- Three Percent has become, since Chad Post started it just a couple years ago, the central source of news and information on translation and translation publishing in the U.S. Although Chad is the director of Open Letter, a press based at the University of Rochester, Three Percent covers news about publishing worldwide, reviews (by many different contributors) of new releases from presses large and small, and profiles of translators and others across the profession. An upcoming addition will be a podcast; it looks like I'll be involved with that myself. Chad also maintains a database of new translations published in the U.S. each year and last year began the Best Translated Book Awards, selected by a panel of publishers, critics, booksellers, and translators. The blog post where Chad announced the 2010 BTBA fiction longlist is a great example of how straightforward Three Percent is: not stuffy or esoteric at all.
- the Literary Saloon (at the site The Complete Review) is, astoundingly, a one-man effort. Michael Orthofer reads seemingly every English-language book review and website from around the world—as well as some in other languages—to collect literary and publishing news. Although there's a lot about U.S. publishing which has some overlap with Three Percent (and Chad and Michael sometimes link to each other's posts), the Literary Saloon covers a much broader geography, and often includes news about hot books in other countries that haven't been translated yet. Michael also writes all the reviews on the main Complete Review site, summarizing and linking to others available on the web—and we're talking thee, four, five or more books every week. He recently pointed out the Times Literary Supplement's translation prizes, completely separate from the BTBAs: just the kind of worldwide recognition for translation that makes this business feel a little less lonely.
- Conversational Reading is the blog of Scott Esposito, and since its launch about six years ago it has spawned a more formal web-based literary review, Quarterly Conversation, with a wide range of stellar writers contributing reviews, essays, interviews, and occasional excerpts from works under discussion. In addition to news and commentary, Conversational Reading provides a guide through each new issue of Quarterly Conversation and hosts the discussions and debates that sometimes ensue. Neither the blog nor the review is strictly limited to works in translation, though that tends to be their major focus. Scott's posts usually offer a critical response, rather than just information; since it's a blog, you can see him thinking out loud, as when he turns an idea from José Manuel Prieto's novel Rex into a broad descriptive schema for kinds of writers.
- Publishing Perspectives is a newsletter focusing on the international publishing world. The website/blog form features just one main post, written as a fairly formal journalistic feature, covering a regular rotation of topics. Guest columnists are common, though editor Edward Nawotka writes many of the features. What makes this essential reading is its business perspective, covering not just the big U.S. and multinational corporations which print the majority of the books on the planet but all those companies that publish the original-language editions of the books that (sometimes) get translated and published here. This is the industry context for where translation actually happens (though there are people who see translation as an essentially academic activity), and there's no better example of why it's important to read Publishing Perspectives than yesterday's feature by Emily Williams on "The Translation Gap: Why More Foreign Writers Aren't Published in America." (Note that she's talking about the big New York publishing model, not the small presses where a lot of the action is.)
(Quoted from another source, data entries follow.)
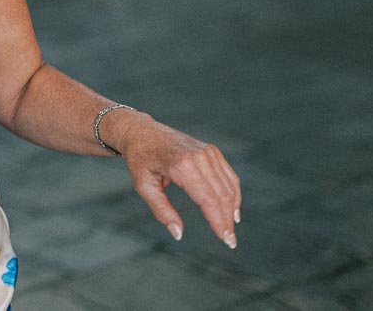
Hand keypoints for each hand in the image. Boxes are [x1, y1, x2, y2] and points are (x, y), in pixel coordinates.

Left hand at [119, 115, 241, 248]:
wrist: (141, 131)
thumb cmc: (140, 159)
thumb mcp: (144, 186)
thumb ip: (161, 210)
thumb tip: (178, 234)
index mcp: (182, 165)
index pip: (208, 199)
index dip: (218, 221)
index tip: (225, 240)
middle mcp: (199, 157)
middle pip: (221, 195)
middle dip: (227, 220)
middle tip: (230, 242)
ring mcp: (208, 152)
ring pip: (228, 186)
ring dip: (232, 209)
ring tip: (230, 230)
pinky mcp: (211, 150)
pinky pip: (228, 175)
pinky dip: (233, 194)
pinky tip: (233, 210)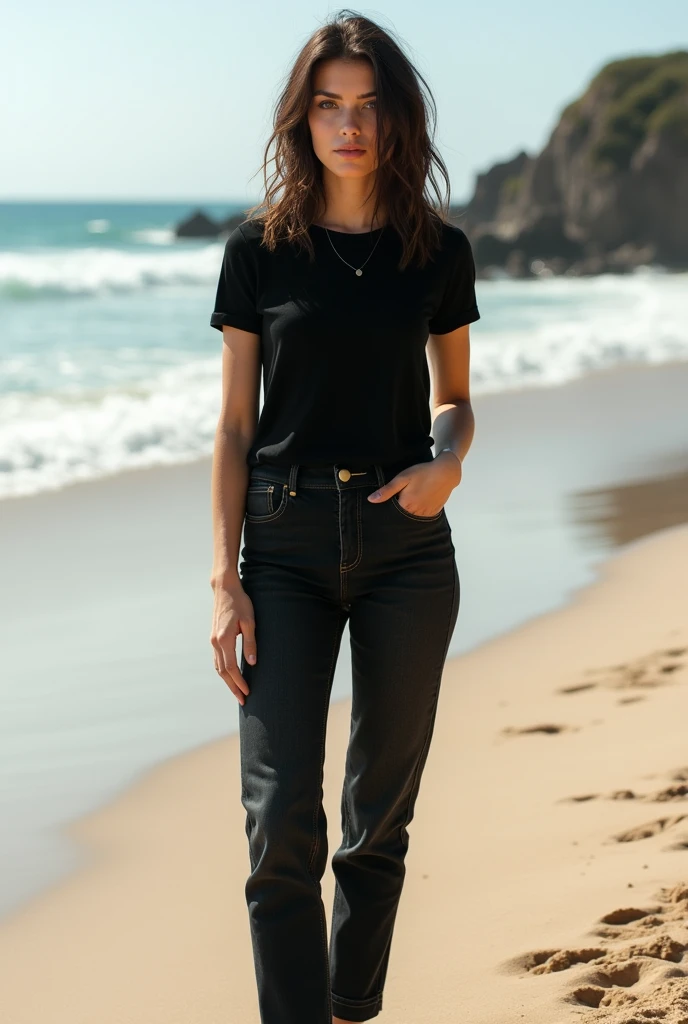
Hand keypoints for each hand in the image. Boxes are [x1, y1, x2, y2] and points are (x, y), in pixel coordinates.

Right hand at [210, 580, 255, 704]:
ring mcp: (212, 640)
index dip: (239, 682)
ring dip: (227, 681)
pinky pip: (217, 659)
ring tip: (237, 691)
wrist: (224, 589)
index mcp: (224, 639)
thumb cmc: (240, 603)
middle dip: (232, 687)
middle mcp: (215, 642)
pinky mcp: (214, 638)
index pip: (231, 668)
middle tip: (243, 700)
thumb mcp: (250, 622)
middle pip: (222, 672)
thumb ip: (250, 643)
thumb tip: (252, 664)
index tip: (247, 692)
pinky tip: (230, 676)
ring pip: (218, 667)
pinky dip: (223, 671)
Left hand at [367, 451, 461, 516]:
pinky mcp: (434, 512)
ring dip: (408, 514)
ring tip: (409, 503)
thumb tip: (370, 500)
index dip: (387, 510)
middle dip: (397, 514)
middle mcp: (416, 513)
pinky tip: (418, 504)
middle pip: (402, 518)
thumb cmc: (422, 472)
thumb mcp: (402, 478)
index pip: (391, 514)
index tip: (386, 506)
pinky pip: (423, 517)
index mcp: (406, 505)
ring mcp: (426, 514)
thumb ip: (387, 490)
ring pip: (413, 518)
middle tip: (398, 503)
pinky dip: (418, 513)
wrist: (446, 472)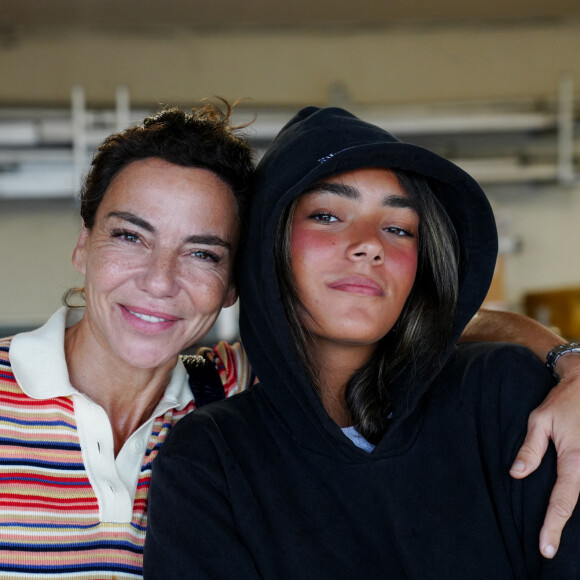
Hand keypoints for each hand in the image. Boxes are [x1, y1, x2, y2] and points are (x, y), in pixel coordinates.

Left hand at [510, 353, 579, 557]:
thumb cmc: (561, 403)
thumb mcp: (539, 420)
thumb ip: (530, 449)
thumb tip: (517, 474)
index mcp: (575, 460)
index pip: (562, 501)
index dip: (553, 526)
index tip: (545, 548)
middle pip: (575, 504)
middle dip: (560, 526)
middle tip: (548, 548)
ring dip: (567, 514)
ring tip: (552, 533)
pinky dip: (573, 498)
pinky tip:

- Words Without Borders is a web-based magazine which publishes not (primarily) news or reviews or commentary, but actual translated fiction, poetry, and essays from around the world. Each monthly issue has a theme—a region, an issue, a type of writing—and features about a dozen pieces, some quite long, selected by the staff along with guest editors and expert translators. A recent redesign of the site has given more prominence to book reviews and introduced a new section "For Educators": both will be worth watching. But for now, the main reason to read WWB each month is for its unparalleled sampling of current writing around the world. Pene Cabreira's story "The Platform," from this month's issue on flash fiction, is a great example not only of what WWB does, but why we need translation in the first place: it's a universal story that just happened to be written in Portuguese, not English.
I'll add more to the list in the future, maybe with sub-categories—for blogs and sites covering cognition, puzzles, foreign-language sites, and fun stuff like that. As soon as I find more hours in the day, that is, or more days in the week.